_Exercise_: Your task is to set down the line containing "Когда двор становится домом" and every later line of the entries, word for word, including the last.

▶

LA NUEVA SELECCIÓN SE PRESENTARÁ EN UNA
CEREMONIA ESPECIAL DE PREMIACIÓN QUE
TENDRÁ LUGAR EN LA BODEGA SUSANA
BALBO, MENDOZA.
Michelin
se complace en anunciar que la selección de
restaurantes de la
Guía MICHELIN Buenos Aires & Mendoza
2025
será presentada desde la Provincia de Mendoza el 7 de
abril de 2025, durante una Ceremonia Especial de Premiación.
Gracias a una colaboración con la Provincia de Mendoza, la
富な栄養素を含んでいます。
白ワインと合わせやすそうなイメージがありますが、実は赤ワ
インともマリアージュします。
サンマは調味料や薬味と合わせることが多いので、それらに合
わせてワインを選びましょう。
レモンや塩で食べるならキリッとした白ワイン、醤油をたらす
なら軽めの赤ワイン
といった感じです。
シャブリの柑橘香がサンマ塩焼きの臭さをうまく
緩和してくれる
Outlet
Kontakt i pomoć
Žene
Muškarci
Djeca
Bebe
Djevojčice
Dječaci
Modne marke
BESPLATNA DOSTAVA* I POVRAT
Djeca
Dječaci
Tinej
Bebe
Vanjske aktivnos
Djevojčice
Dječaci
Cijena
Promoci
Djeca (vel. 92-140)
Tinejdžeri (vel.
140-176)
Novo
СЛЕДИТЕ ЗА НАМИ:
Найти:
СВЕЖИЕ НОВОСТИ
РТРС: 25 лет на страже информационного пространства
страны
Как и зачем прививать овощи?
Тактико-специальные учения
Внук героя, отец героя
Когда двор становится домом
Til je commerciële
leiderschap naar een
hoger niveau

◀

_Output_:
Когда двор становится домом
Til je commerciële
leiderschap naar een
hoger niveau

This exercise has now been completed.